I trudged across Rannoch Moor via Thomas Telford’s “Parliamentary Roads.” The incessant rain had transformed the flagstones into a canal, and water seeped over the tops of my boots. By the time I removed them that night, my feet resembled sponges—I had trench foot. Every step was painful, which was less than ideal for a hiking holiday.

Every hike has its lowest point, and mine was at the Devil’s Staircase. Emerging from the dramatic valley of Glen Coe, I maintained a steady pace when I heard the cheerful voices of American mid-Westerners. Impeccably dressed and the youngest among them in their mid-seventies, they breezed past me, exclaiming, “It’s not far now, keep pushing on!” When I finally reached the summit, I encountered another equally disheveled hiker trying to catch a glimpse of the view through the fog. We shared a sandwich as we sat together in the drizzle.
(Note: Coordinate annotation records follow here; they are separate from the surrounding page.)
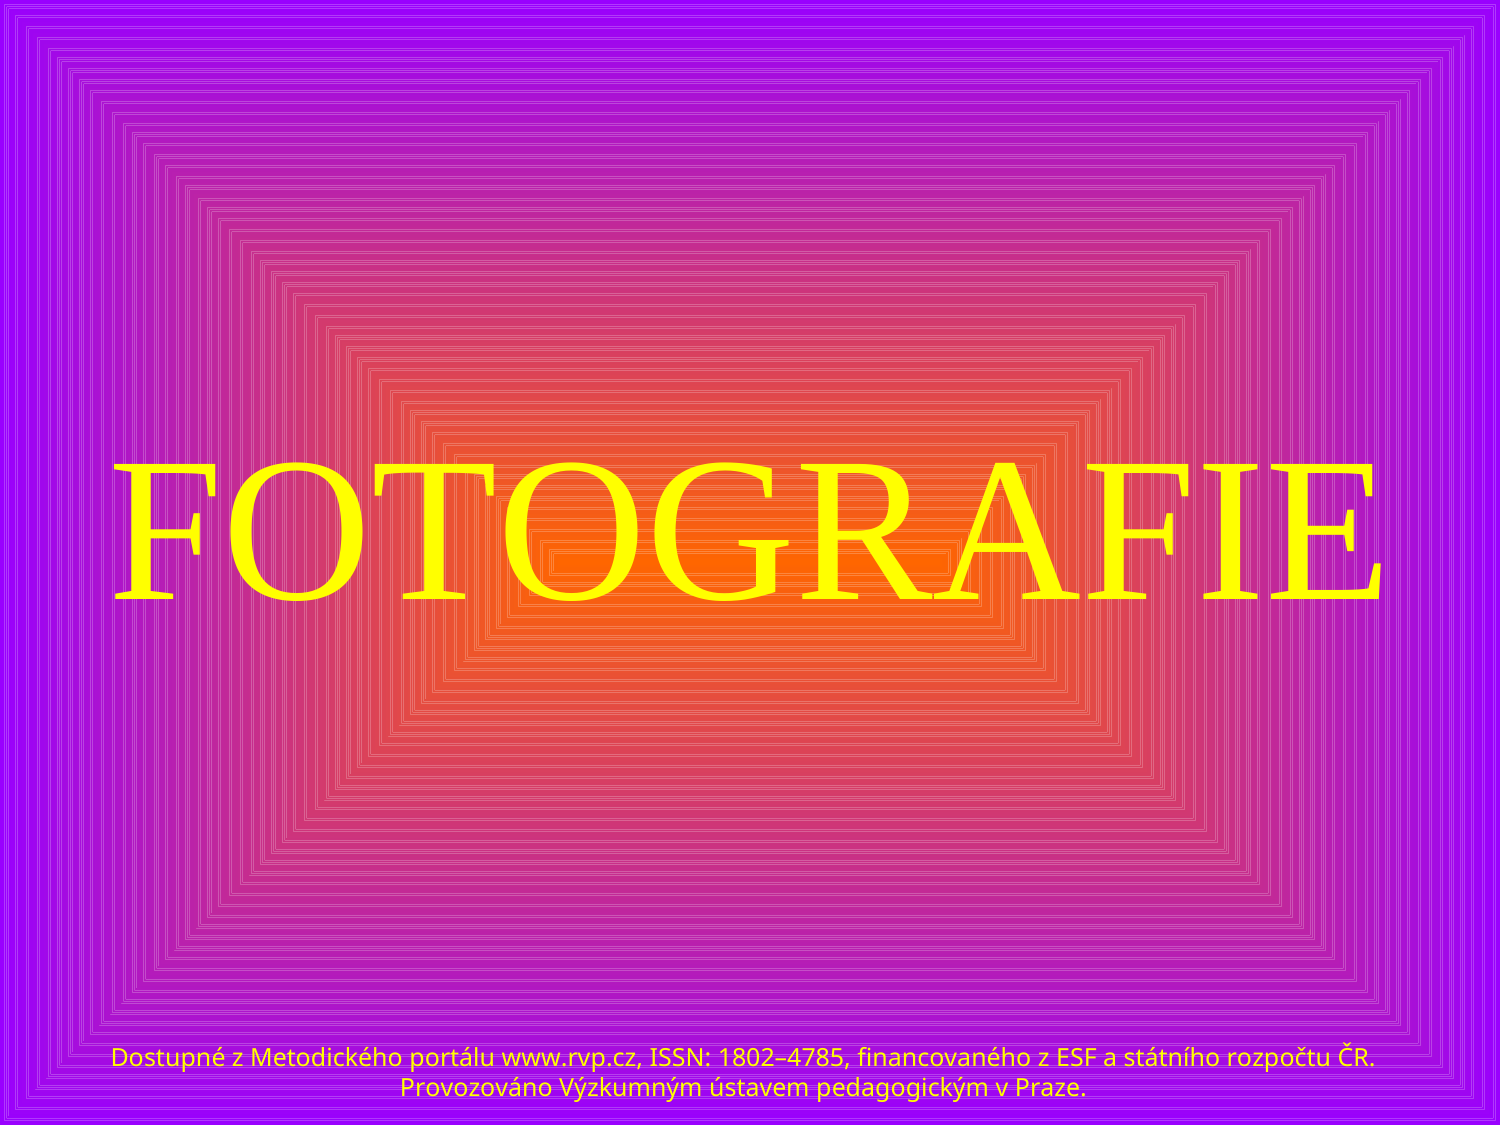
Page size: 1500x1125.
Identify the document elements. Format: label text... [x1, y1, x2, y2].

text_box Dostupné z Metodického portálu www.rvp.cz, ISSN: 1802–4785, financovaného z ESF a státního rozpočtu ČR. Provozováno Výzkumným ústavem pedagogickým v Praze. [35, 1041, 1454, 1102]
text_box FOTOGRAFIE [0, 385, 1500, 649]
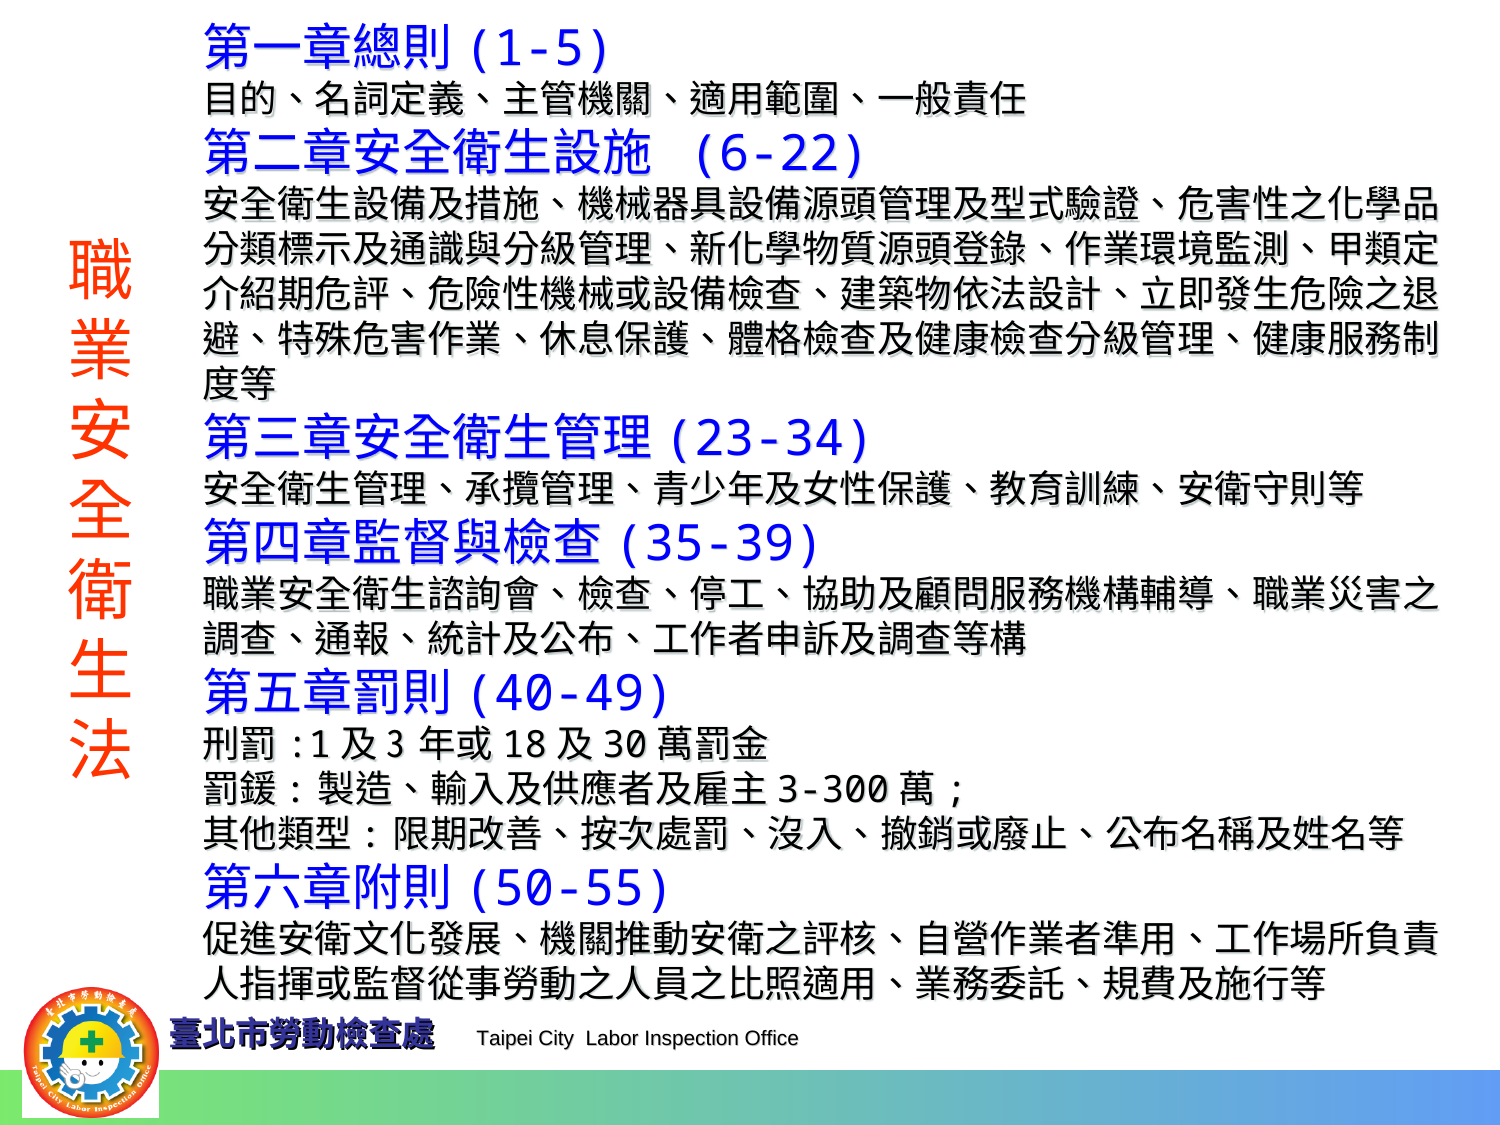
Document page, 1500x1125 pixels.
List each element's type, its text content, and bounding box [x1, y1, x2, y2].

picture [22, 987, 159, 1118]
text_box 職 業 安 全 衛 生 法 [53, 219, 167, 796]
text_box 第一章總則(1-5) 目的、名詞定義、主管機關、適用範圍、一般責任 第二章安全衛生設施 (6-22) 安全衛生設備及措施、機械器具設備源頭管理及型式驗證、危害性之化學品分類標示及通識與分級管理、新化學物質源頭登錄、作業環境監測、甲類定介紹期危評、危險性機械或設備檢查、建築物依法設計、立即發生危險之退避、特殊危害作業、休息保護、體格檢查及健康檢查分級管理、健康服務制度等 第三章安全衛生管理(23-34) 安全衛生管理、承攬管理、青少年及女性保護、教育訓練、安衛守則等 第四章監督與檢查(35-39) 職業安全衛生諮詢會、檢查、停工、協助及顧問服務機構輔導、職業災害之調查、通報、統計及公布、工作者申訴及調查等構 第五章罰則(40-49) 刑罰:1及3年或18及30萬罰金 罰鍰:製造、輸入及供應者及雇主3-300萬; 其他類型:限期改善、按次處罰、沒入、撤銷或廢止、公布名稱及姓名等 第六章附則(50-55) 促進安衛文化發展、機關推動安衛之評核、自營作業者準用、工作場所負責人指揮或監督從事勞動之人員之比照適用、業務委託、規費及施行等 [187, 7, 1476, 1058]
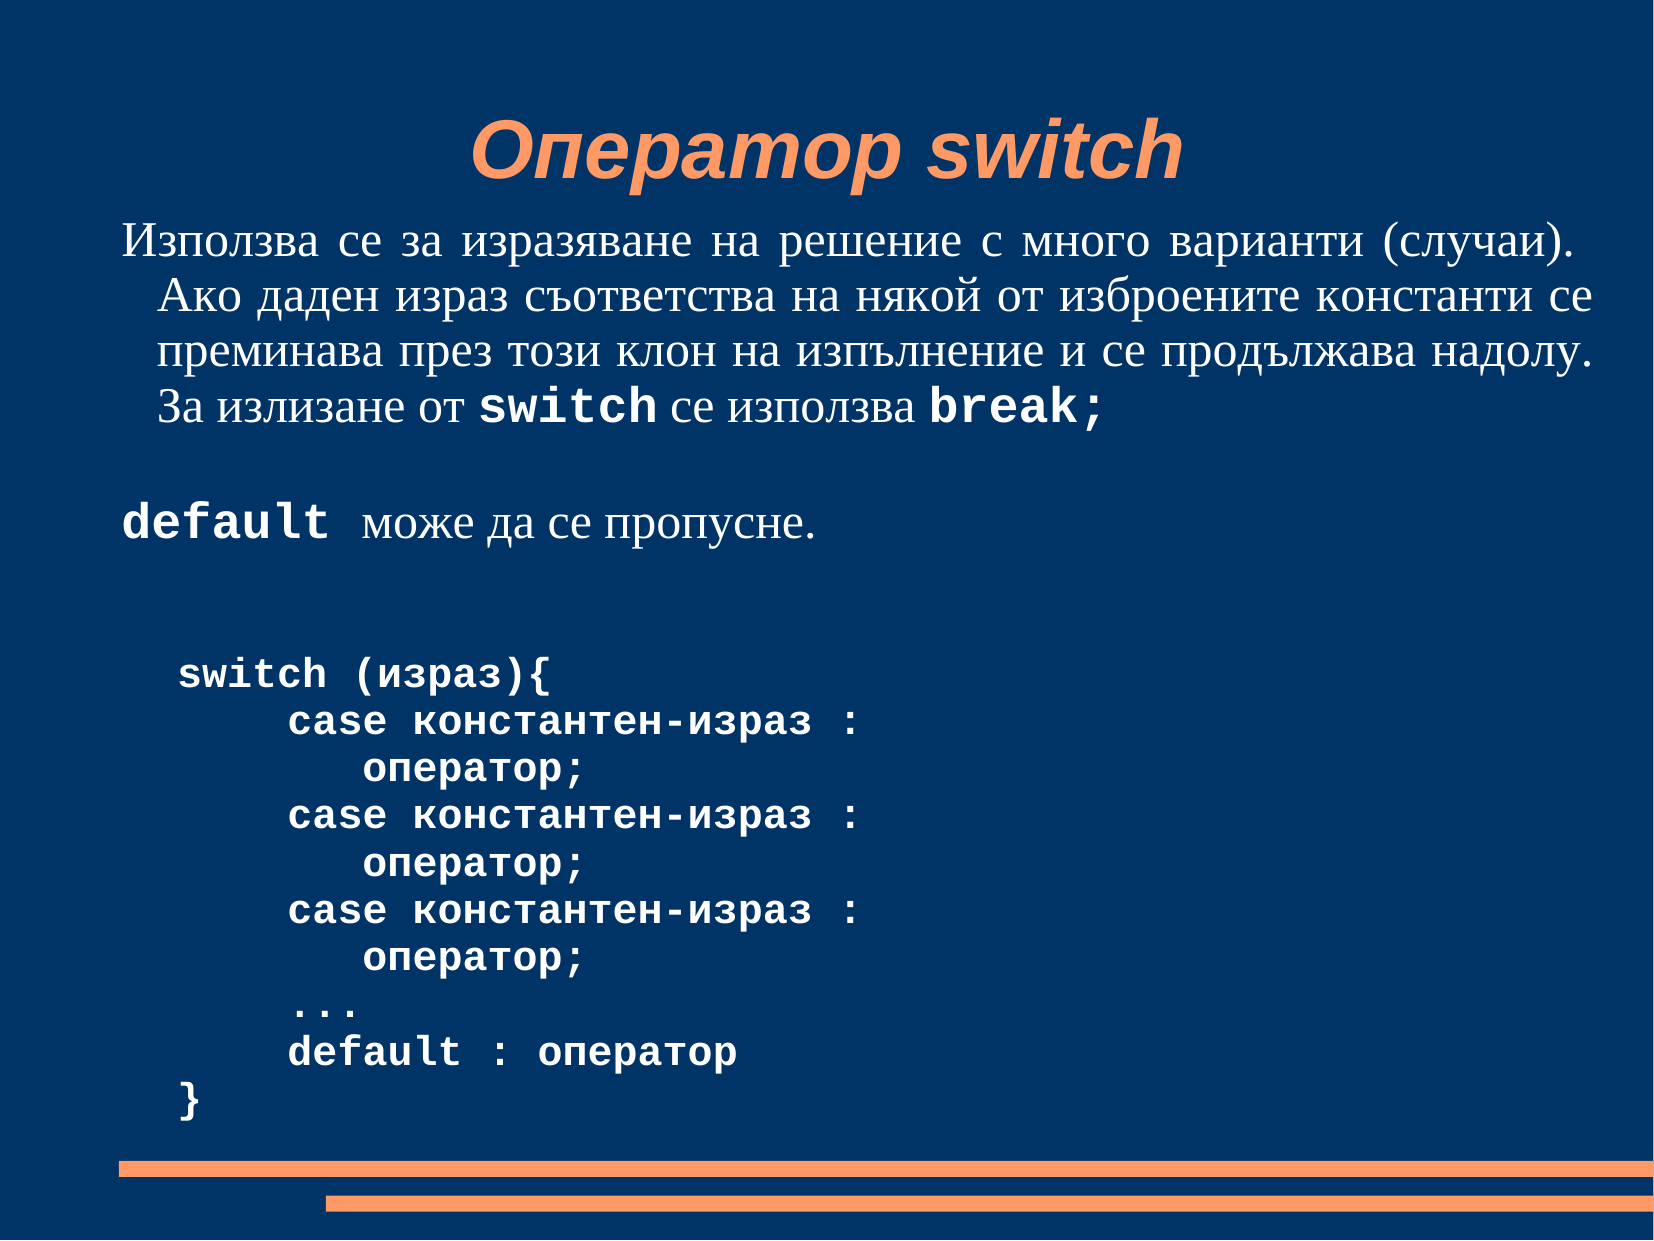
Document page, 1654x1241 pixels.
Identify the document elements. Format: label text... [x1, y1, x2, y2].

text_box Използва се за изразяване на решение с много варианти (случаи). Ако даден израз съответства на някой от изброените константи се преминава през този клон на изпълнение и се продължава надолу. За излизане от switch се използва break; default може да се пропусне. [121, 209, 1595, 612]
text_box switch (израз){ case константен-израз : оператор; case константен-израз : оператор; case константен-израз : оператор; ... default : оператор } [177, 649, 1004, 1128]
title Оператор switch [121, 53, 1534, 209]
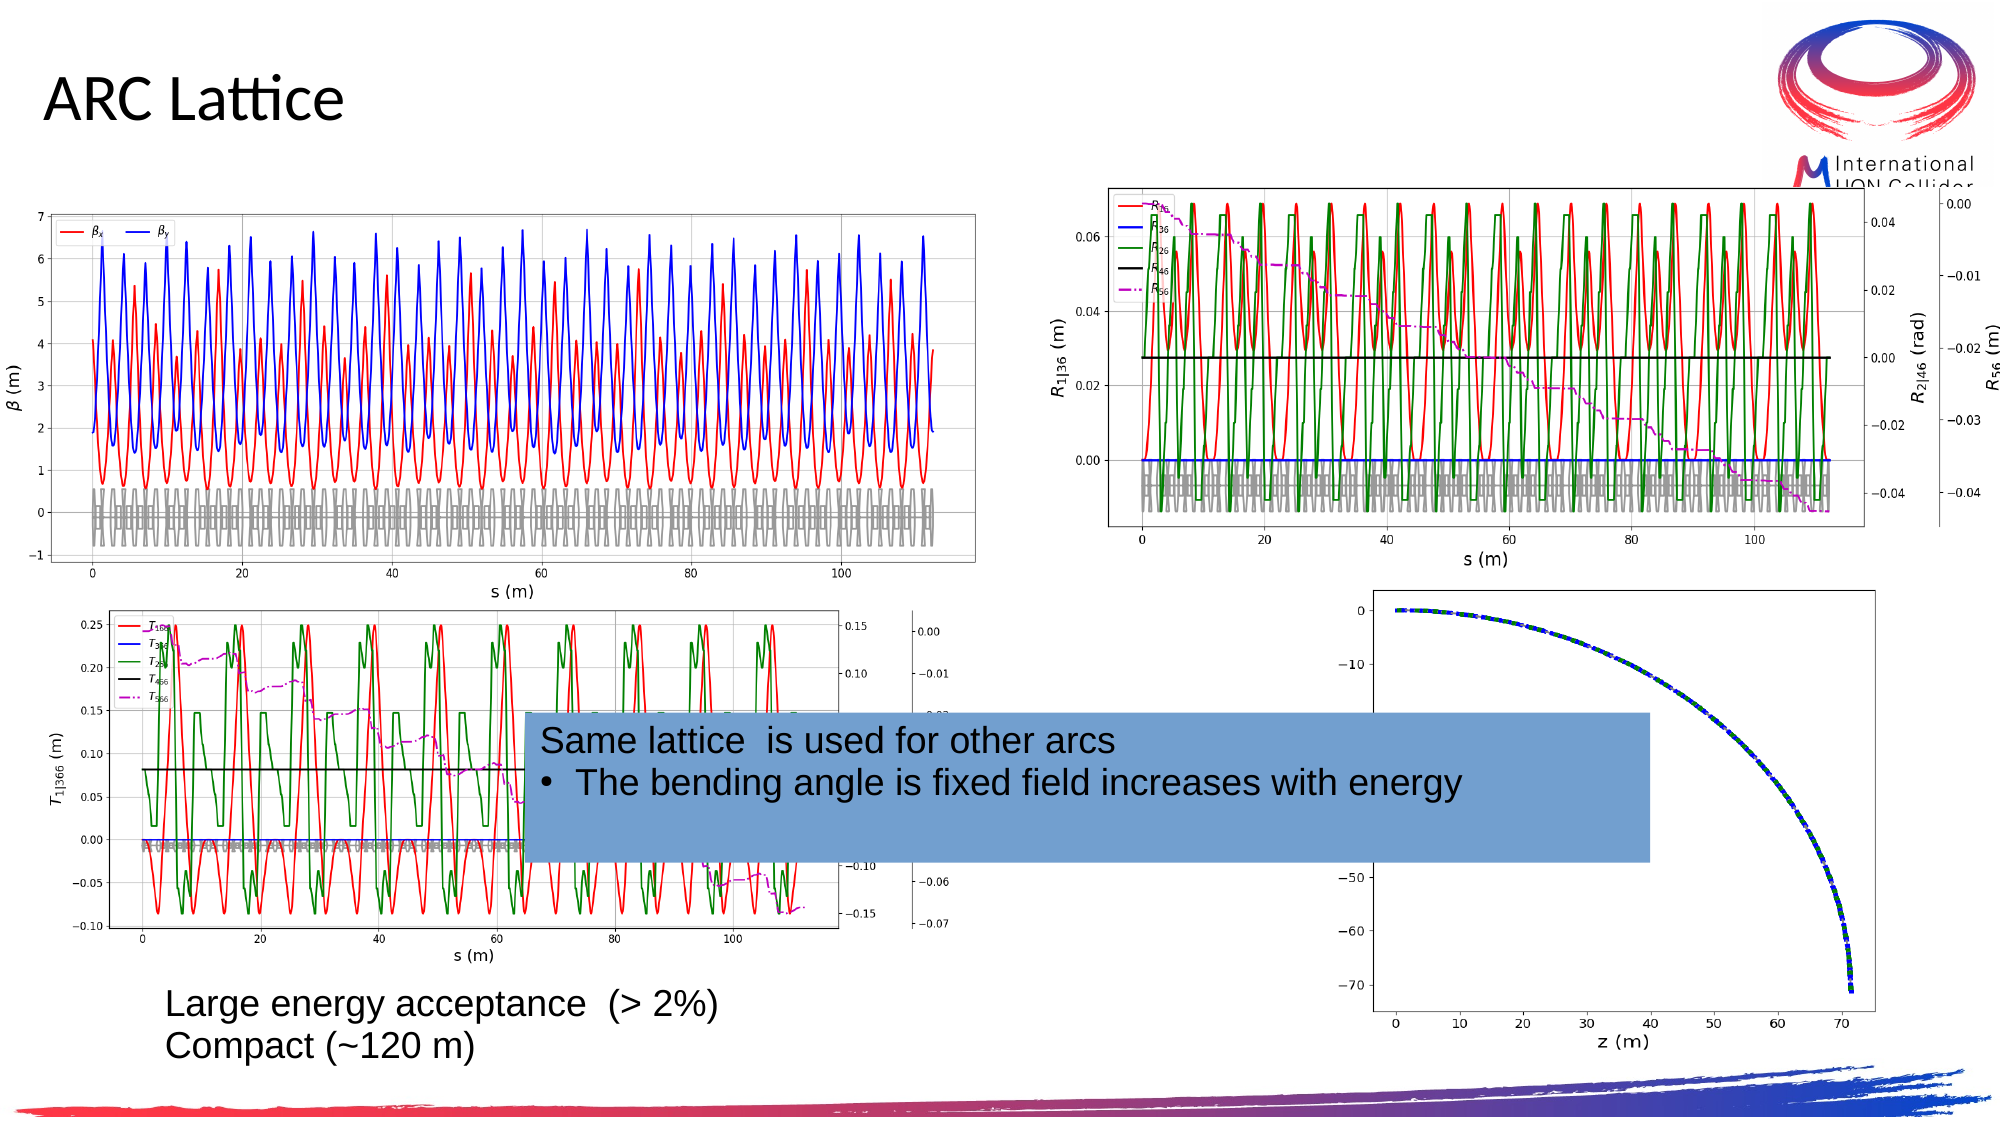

The final stretch toward Fort William across Lairigmor was breathtaking. The hills were ablaze with vibrant yellows and purples, and the clouds parted occasionally to reveal the majestic mountains. Yet, that night, I felt an unsettling chill for the first time. Snuggled in my sleeping bag, I heard footsteps circling my tent, leaving me to ponder whether I should reach for my penknife. Instead, I pulled my hood tighter around my head and attempted to sleep. The next morning, I discovered the outer zip of my tent had been unzipped.

After hastily packing my belongings, I set off with a sense of relief. Just fifty meters down the path, I encountered a sign flanked by the scarlet berries of the rowan tree. It commemorated the last stand of a group of Campbells, “undone by the blows of McDonald swords. Our commander lies slain on the battlefield. The Lochy river now runs red with the blood of Argyll’s finest.”

Typically, the sun blazed down for my final miles as I approached the statue of the man with sore feet, seated on a bronze bench in Fort William—my journey’s end. My cousin Charlie was there to greet me with warm, dry clothes. I tossed my boots and waterproofs into the bin. “Did you enjoy it?” Charlie asked. “It wasn’t fun, but it was a genuine adventure. Scotland is magnificent,” I replied honestly.

A few days later, with my feet back to normal, I reflected on my experience as a joyous achievement.

How to get there

  • Milngavie is just 25 minutes by train from Glasgow Queen Street station.
  • Fort William is approximately three and a half hours away by train or bus from Glasgow.

Where to stay

  • Several companies offer West Highland Way packages, including bag transport and accommodation, such as Wilderness Scotland, HF Holidays, and Macs Adventure.
  • Accommodation options along the route include B&Bs, hotels, campsites, and camping pods, but it’s essential to book in advance. Wild camping is permitted along the entire route, except for one stretch of Loch Lomond during the summer months.

More information

  • The West Highland Way is best tackled in late spring or early autumn.
  • Be sure to pack good boots and waterproof gear.
  • The writer utilized Going the Whole Hogg’s West Highland Way guide and map for navigation.